Clinical and Experimental Dermatology/Department of Biomedical Sciences (J.D.S., N.C.J.G., K.U.S.), University of Bradford, and Institute for Pigmentary Disorders in Association with the EM Arndt University Greifswald, Germany and University of Bradford, Bradford, BD7 1DP, United Kingdom; and Department of Dermatology (M.B.), University of Münster, D-41849 Münster, Germany

Address all correspondence and requests for reprints to: Professor Karin U. Schallreuter, Clinical and Experimental Dermatology, University of Bradford, Bradford BD7 1DP, United Kingdom. E-mail: k.schallreuter{at}bradford.ac.uk.

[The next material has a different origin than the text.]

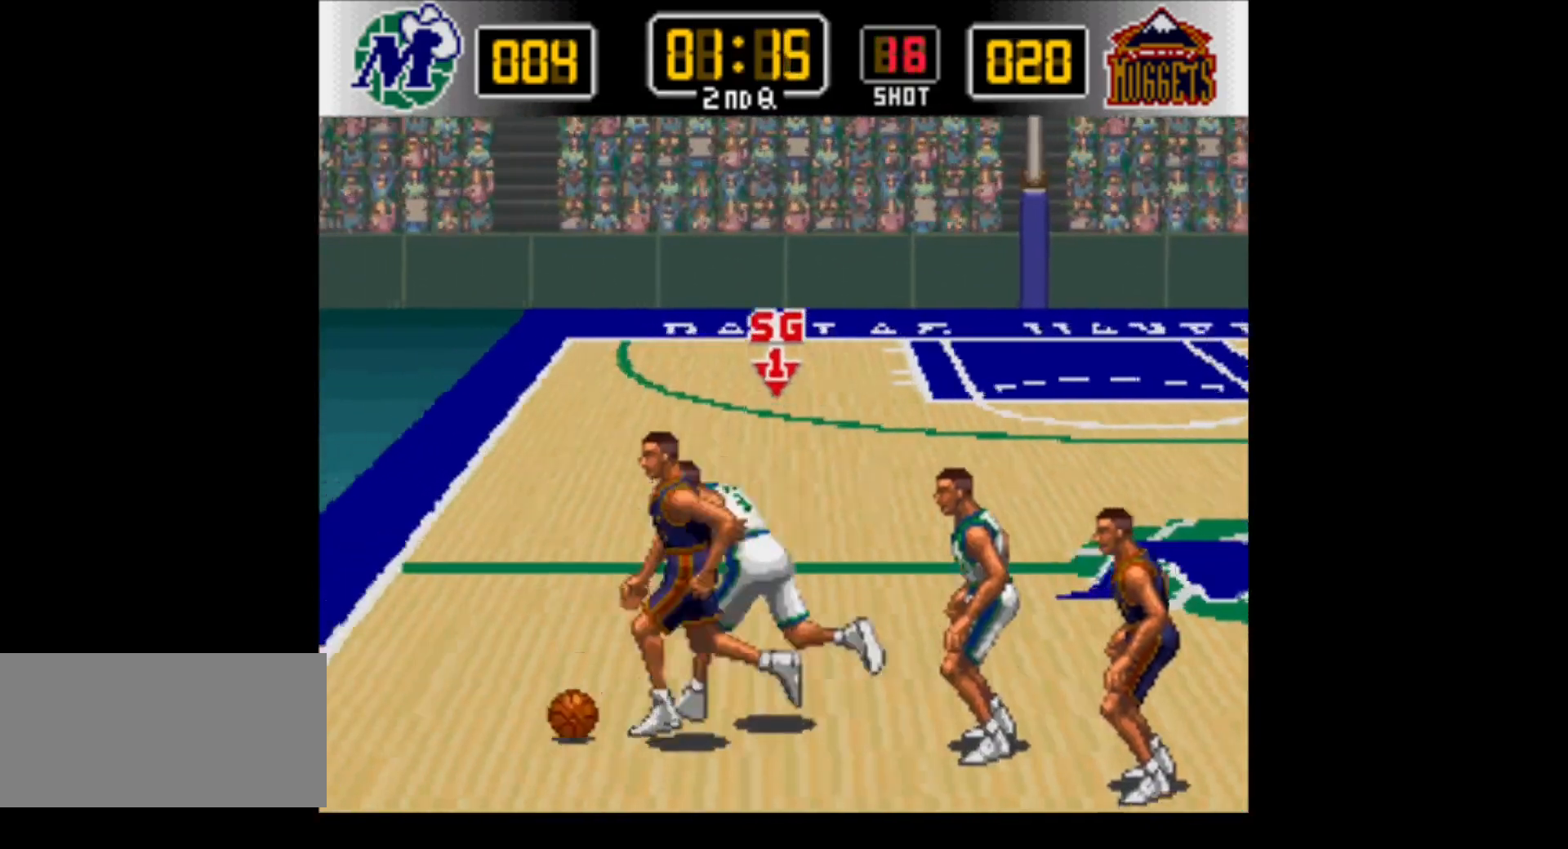
{"buttons": ["DPAD_DOWN"], "events": [[167, "Y", "up"], [250, "Y", "down"], [433, "DPAD_LEFT", "up"], [467, "Y", "up"]]}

The Ca²⁺-dependent precursor convertase furin is abundantly expressed in epidermal keratinocytes and melanocytes. In this context, it is noteworthy that proopiomelanocortin (POMC) cleavage is also processed by furin, leading to ACTH, β-lipotropin, and β-endorphin. All prohormone convertases including furin are regulated by Ca²⁺. Because numerous epidermal peptides and enzymes are affected by H₂O₂-mediated oxidation, including the POMC-derived peptides -MSH and β-endorphin as shown in the epidermis of patients with vitiligo, we here asked the question of whether furin could also be a possible target for this oxidation mechanism by using immunofluorescence, RT-PCR, Western blotting, Ca²⁺-binding studies, and computer modeling. Our results demonstrate significantly decreased in situ immunoreactivity of furin in the epidermis of patients with progressive vitiligo (n = 10), suggesting H₂O₂-mediated oxidation. This was confirmed by ⁴⁵Ca²⁺-binding studies with human recombinant furin identifying the loss of one Ca²⁺-binding site from the enzyme after oxidation with H₂O₂. Computer simulation supported alteration of one of the two Ca²⁺-binding sites on furin. Taken together, our results implicate that the Ca²⁺-dependent proteolytic activity of this convertase is targeted by H₂O₂, which in turn could contribute to the reduced epidermal expression of the POMC-derived peptides -MSH and β-endorphin as documented earlier in patients with vitiligo.